Brief — Using the records below, copy exactly the part that opens with the line holding "bepergian, program ini" and closes with the line holding "النمو طوال العام.", minus the pictures.

Data —
....
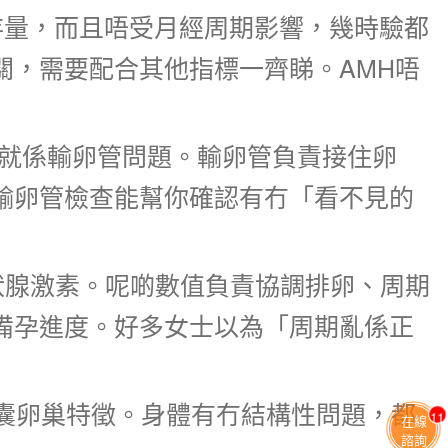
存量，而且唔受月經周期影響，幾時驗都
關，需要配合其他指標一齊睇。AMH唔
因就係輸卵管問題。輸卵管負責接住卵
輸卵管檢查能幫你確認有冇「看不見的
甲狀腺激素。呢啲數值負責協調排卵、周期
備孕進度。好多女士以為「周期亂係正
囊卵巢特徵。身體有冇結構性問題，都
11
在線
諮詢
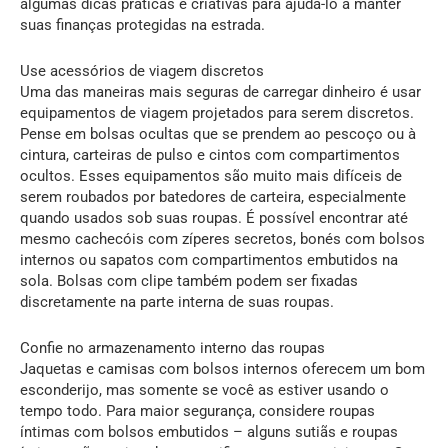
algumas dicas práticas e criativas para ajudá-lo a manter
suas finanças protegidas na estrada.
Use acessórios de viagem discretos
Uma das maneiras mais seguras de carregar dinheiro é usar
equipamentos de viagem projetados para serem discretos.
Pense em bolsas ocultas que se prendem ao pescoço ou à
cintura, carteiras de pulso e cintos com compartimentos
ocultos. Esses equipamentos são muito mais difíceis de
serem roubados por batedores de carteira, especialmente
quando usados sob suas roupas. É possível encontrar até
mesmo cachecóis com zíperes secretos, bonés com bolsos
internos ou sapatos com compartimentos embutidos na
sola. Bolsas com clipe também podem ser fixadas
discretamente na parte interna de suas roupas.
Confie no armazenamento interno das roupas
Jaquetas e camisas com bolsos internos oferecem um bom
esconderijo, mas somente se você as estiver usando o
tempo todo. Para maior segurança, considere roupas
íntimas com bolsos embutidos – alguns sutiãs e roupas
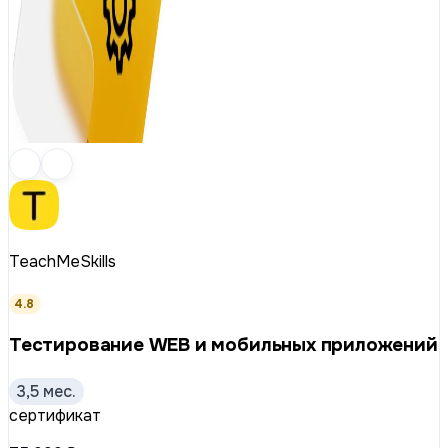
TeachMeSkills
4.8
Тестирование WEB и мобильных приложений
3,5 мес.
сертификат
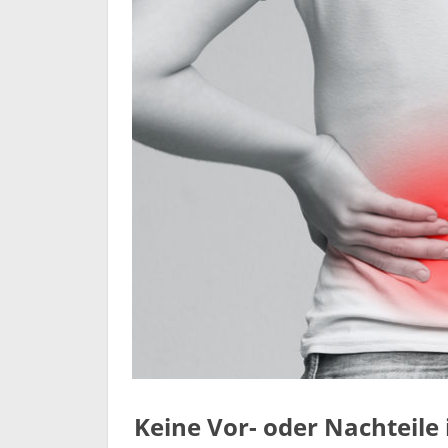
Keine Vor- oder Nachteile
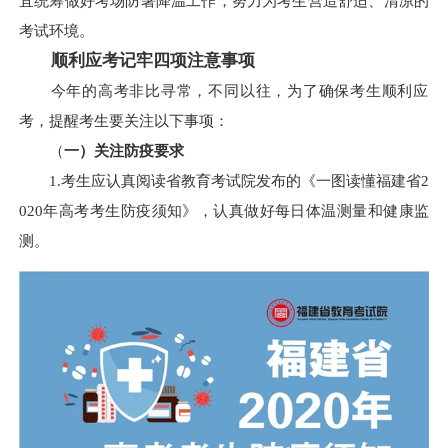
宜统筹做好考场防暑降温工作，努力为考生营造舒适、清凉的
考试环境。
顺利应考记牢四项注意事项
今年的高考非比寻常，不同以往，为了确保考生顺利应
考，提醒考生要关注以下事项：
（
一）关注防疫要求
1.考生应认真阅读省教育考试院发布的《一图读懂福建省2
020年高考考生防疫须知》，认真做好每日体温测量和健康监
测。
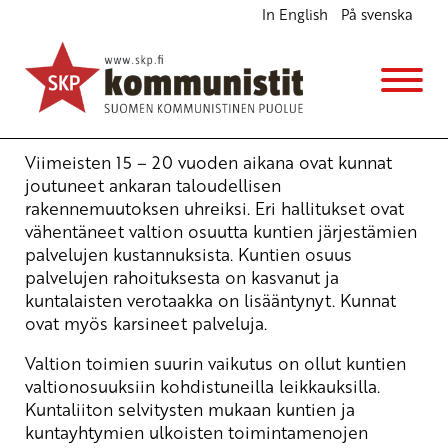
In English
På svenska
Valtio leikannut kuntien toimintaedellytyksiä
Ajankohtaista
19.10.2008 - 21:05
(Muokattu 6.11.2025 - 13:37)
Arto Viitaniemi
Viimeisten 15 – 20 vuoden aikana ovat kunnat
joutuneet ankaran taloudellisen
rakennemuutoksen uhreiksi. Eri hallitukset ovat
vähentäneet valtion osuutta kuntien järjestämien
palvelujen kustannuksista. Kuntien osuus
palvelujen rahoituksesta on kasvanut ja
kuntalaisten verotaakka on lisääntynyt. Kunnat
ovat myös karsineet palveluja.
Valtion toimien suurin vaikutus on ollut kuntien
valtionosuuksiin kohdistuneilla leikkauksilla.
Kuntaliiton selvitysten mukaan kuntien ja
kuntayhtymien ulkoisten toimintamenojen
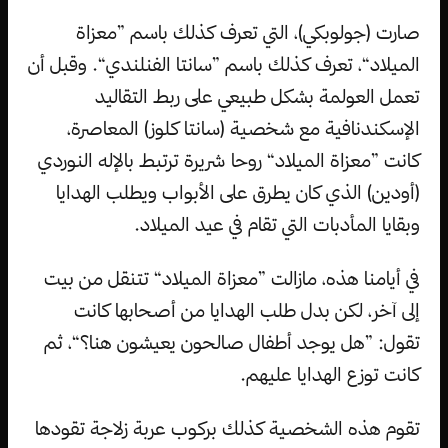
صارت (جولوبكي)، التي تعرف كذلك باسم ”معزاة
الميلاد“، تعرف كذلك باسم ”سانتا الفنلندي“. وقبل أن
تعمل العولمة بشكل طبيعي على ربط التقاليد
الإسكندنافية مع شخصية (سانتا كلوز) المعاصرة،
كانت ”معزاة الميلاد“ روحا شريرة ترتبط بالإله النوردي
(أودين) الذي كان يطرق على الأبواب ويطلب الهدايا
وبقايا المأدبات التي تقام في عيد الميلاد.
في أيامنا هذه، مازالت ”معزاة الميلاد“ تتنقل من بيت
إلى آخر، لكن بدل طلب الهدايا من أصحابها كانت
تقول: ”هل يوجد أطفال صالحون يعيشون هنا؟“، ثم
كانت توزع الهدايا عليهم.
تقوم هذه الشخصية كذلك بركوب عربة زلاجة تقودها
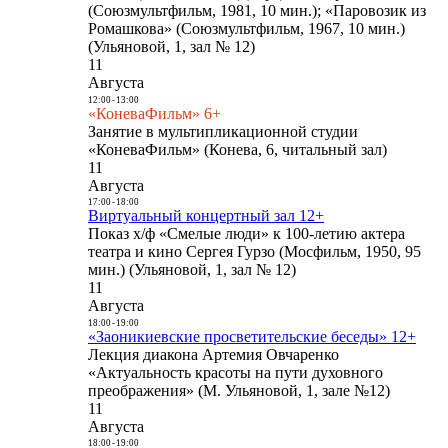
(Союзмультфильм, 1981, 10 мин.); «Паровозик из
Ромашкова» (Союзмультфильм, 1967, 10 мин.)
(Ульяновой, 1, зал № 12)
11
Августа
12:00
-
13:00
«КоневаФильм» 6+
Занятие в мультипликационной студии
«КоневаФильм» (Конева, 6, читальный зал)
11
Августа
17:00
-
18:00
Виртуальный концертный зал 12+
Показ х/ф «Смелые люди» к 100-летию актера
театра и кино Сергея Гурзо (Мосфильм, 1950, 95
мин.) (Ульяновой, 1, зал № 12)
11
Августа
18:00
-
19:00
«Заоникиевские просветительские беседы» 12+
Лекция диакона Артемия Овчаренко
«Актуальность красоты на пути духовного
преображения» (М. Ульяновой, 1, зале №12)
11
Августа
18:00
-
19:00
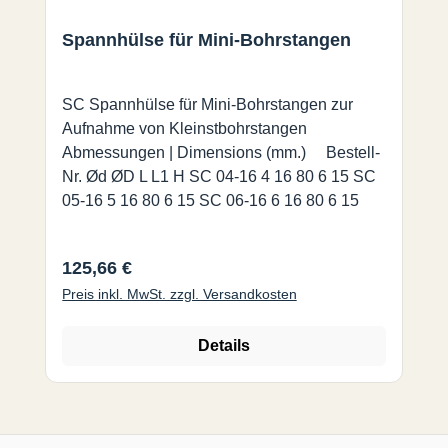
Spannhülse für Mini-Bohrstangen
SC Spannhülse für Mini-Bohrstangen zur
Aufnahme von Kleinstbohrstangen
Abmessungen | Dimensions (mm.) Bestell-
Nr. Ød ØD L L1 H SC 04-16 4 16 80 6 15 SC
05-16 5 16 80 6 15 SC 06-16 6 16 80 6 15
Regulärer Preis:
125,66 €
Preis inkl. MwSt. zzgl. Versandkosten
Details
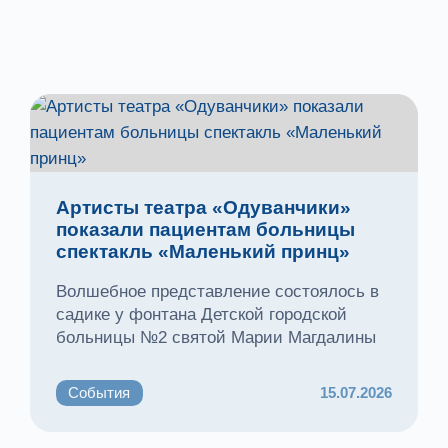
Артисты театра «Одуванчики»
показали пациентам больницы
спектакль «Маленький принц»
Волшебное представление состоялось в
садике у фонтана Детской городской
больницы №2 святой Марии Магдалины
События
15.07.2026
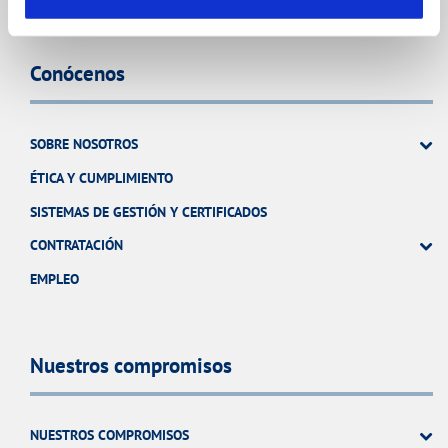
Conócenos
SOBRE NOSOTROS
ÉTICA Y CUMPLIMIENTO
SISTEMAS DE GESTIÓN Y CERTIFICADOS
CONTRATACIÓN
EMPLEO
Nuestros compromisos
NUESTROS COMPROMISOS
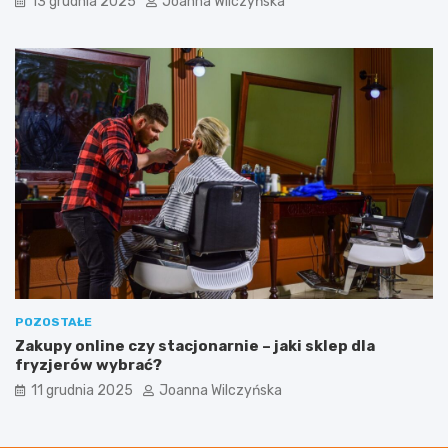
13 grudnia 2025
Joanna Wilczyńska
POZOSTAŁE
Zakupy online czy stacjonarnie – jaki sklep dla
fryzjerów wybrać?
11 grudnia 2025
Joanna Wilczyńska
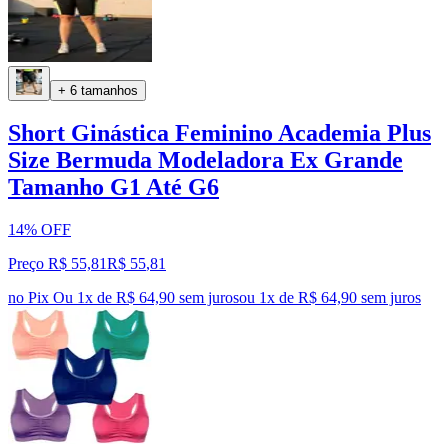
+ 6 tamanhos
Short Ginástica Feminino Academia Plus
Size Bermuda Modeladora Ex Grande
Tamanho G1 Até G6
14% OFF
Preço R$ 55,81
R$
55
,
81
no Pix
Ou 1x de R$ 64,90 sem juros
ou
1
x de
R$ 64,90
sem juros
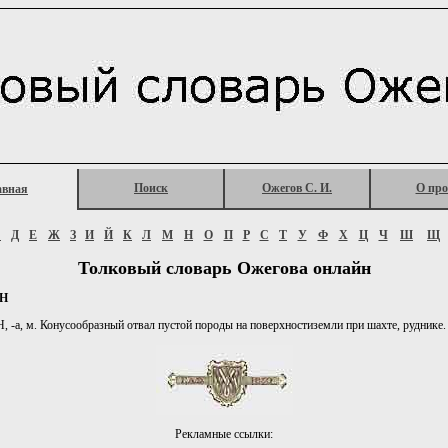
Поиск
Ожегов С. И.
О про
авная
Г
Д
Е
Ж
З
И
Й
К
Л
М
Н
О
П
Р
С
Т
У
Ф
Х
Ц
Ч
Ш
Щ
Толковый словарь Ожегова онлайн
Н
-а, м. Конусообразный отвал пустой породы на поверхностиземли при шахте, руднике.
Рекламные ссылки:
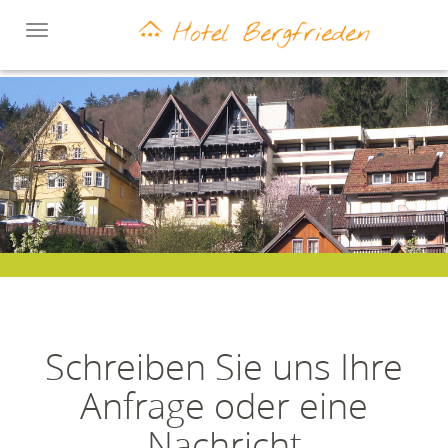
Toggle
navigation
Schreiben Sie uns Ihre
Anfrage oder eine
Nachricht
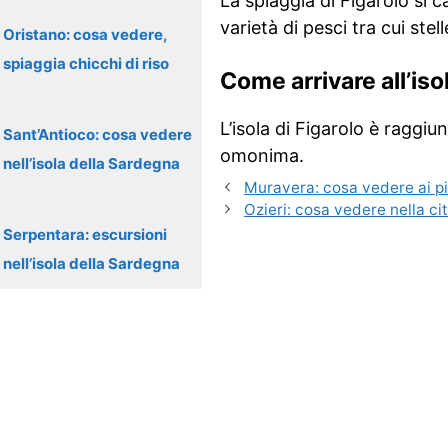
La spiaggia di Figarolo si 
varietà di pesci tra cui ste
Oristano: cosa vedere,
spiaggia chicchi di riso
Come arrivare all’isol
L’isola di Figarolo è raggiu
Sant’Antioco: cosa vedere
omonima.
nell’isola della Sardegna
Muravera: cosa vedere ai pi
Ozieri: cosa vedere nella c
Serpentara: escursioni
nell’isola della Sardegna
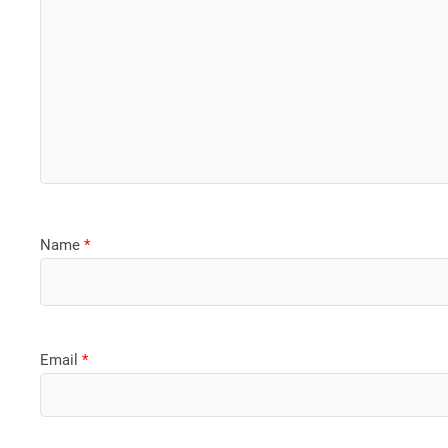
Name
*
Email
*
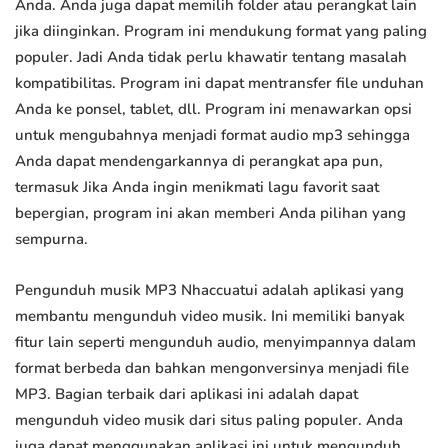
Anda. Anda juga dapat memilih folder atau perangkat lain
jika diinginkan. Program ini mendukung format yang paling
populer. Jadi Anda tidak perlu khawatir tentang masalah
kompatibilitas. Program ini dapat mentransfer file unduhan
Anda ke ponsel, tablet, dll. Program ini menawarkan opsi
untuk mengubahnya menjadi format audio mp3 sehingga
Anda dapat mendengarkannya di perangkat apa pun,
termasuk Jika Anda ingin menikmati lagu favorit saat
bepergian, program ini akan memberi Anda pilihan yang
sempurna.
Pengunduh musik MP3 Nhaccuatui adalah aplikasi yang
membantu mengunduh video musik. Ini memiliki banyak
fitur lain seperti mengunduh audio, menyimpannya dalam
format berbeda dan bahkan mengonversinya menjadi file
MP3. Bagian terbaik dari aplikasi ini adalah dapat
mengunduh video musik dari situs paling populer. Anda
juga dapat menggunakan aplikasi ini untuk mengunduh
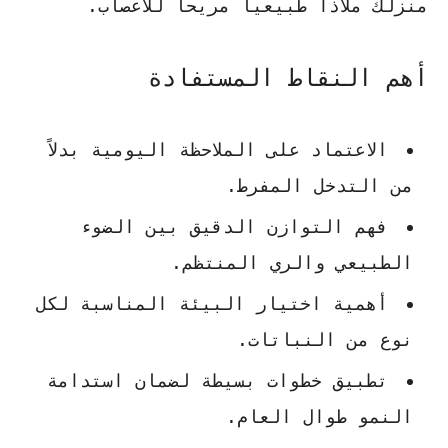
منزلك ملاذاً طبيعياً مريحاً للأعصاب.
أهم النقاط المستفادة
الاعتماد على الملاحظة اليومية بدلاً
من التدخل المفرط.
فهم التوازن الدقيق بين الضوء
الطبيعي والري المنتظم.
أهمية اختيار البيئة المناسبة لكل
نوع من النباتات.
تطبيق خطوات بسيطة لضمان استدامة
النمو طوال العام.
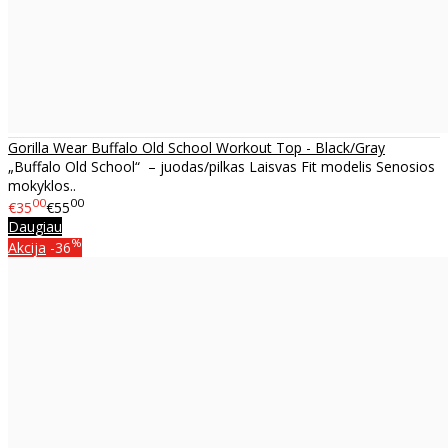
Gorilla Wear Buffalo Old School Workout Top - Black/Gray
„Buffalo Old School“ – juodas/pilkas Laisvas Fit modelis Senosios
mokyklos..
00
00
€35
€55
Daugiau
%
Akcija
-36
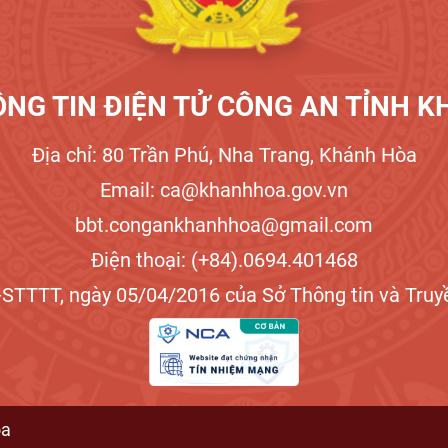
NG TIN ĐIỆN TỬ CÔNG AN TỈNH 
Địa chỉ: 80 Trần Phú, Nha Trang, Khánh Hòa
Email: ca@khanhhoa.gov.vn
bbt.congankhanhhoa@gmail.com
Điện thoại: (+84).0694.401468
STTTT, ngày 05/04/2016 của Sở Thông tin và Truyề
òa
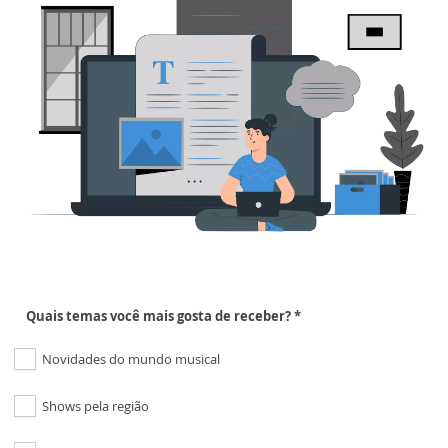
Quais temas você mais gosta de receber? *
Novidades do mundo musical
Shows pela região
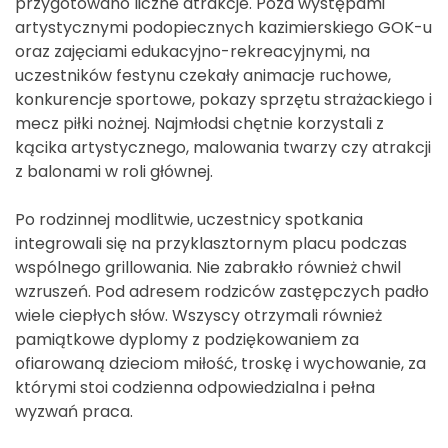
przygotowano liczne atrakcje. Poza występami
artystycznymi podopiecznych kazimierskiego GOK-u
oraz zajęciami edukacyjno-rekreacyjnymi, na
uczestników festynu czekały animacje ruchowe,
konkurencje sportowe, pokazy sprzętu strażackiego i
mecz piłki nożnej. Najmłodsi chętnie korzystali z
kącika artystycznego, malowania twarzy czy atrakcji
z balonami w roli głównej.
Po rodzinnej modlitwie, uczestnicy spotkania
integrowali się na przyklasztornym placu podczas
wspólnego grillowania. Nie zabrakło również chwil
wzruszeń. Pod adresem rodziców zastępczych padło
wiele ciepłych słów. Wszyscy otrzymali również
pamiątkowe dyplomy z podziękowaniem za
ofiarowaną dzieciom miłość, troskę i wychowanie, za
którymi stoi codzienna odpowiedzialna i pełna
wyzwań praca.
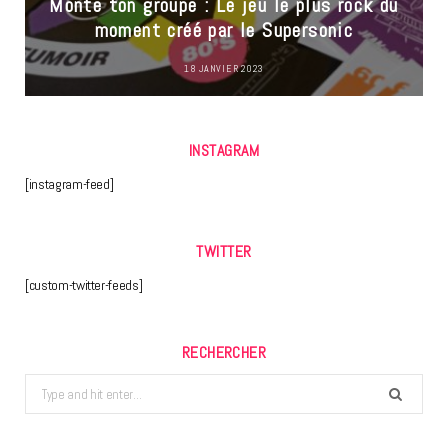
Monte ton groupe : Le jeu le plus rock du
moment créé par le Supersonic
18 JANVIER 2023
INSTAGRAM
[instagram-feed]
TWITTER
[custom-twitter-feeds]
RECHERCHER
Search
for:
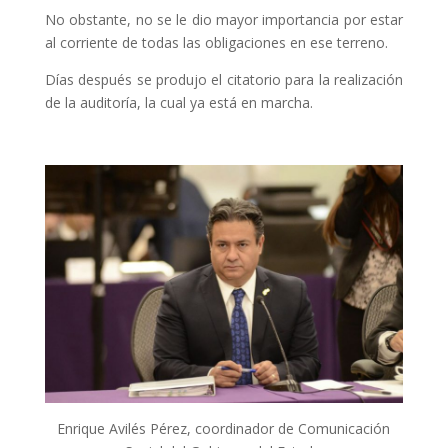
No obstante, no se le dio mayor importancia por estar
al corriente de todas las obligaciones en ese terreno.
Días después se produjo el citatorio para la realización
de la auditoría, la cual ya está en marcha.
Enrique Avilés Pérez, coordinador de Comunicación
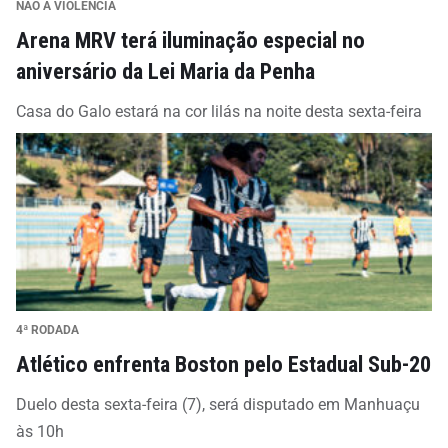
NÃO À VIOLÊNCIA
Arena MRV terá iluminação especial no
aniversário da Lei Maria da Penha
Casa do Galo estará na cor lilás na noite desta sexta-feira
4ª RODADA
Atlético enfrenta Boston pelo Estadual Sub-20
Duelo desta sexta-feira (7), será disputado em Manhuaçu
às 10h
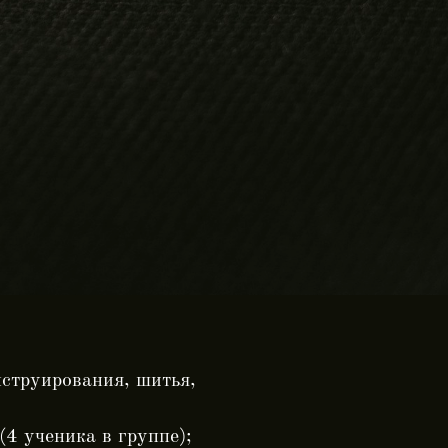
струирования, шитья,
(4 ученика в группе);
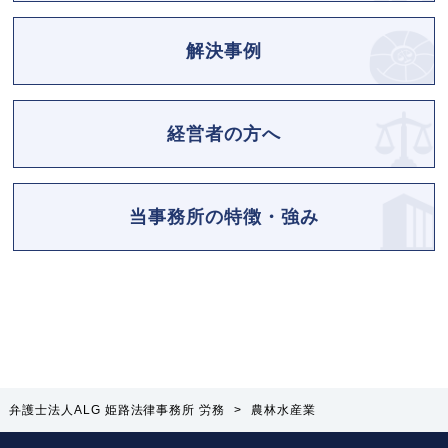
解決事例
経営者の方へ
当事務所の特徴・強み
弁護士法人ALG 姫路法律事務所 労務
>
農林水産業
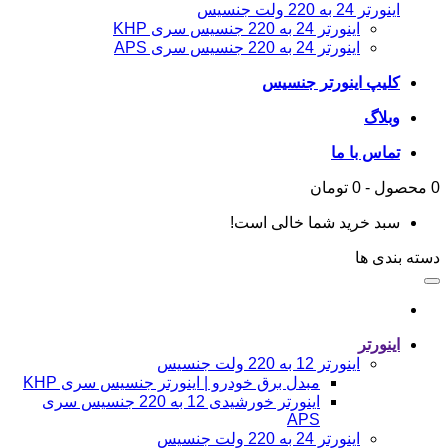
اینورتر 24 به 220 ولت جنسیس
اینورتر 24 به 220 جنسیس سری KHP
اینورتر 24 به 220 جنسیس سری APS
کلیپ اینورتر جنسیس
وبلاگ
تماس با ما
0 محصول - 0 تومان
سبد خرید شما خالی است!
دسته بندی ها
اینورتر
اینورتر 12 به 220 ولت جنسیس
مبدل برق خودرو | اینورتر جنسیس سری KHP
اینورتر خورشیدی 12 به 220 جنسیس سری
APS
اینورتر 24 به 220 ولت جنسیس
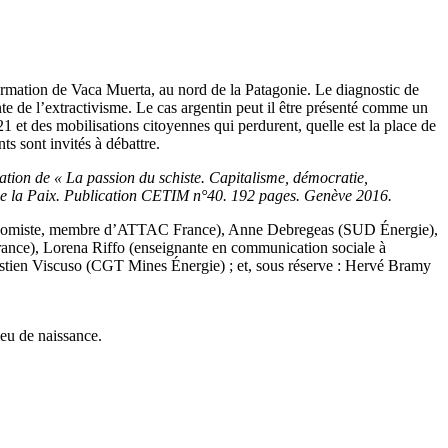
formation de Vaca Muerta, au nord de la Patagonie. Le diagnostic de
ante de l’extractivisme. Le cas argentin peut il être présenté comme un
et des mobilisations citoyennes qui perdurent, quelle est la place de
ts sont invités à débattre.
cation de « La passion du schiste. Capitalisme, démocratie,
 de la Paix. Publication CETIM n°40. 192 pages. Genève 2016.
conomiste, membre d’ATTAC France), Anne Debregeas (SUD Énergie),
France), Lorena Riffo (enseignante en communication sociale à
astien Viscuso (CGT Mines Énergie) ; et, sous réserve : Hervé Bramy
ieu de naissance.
....
Written solution —
bepergian, program ini akan memberi Anda pilihan yang
sempurna.
Pengunduh musik MP3 Nhaccuatui adalah aplikasi yang
membantu mengunduh video musik. Ini memiliki banyak
fitur lain seperti mengunduh audio, menyimpannya dalam
format berbeda dan bahkan mengonversinya menjadi file
MP3. Bagian terbaik dari aplikasi ini adalah dapat
mengunduh video musik dari situs paling populer. Anda
juga dapat menggunakan aplikasi ini untuk mengunduh
منزلك ملاذاً طبيعياً مريحاً للأعصاب.
أهم النقاط المستفادة
الاعتماد على الملاحظة اليومية بدلاً
من التدخل المفرط.
فهم التوازن الدقيق بين الضوء
الطبيعي والري المنتظم.
أهمية اختيار البيئة المناسبة لكل
نوع من النباتات.
تطبيق خطوات بسيطة لضمان استدامة
النمو طوال العام.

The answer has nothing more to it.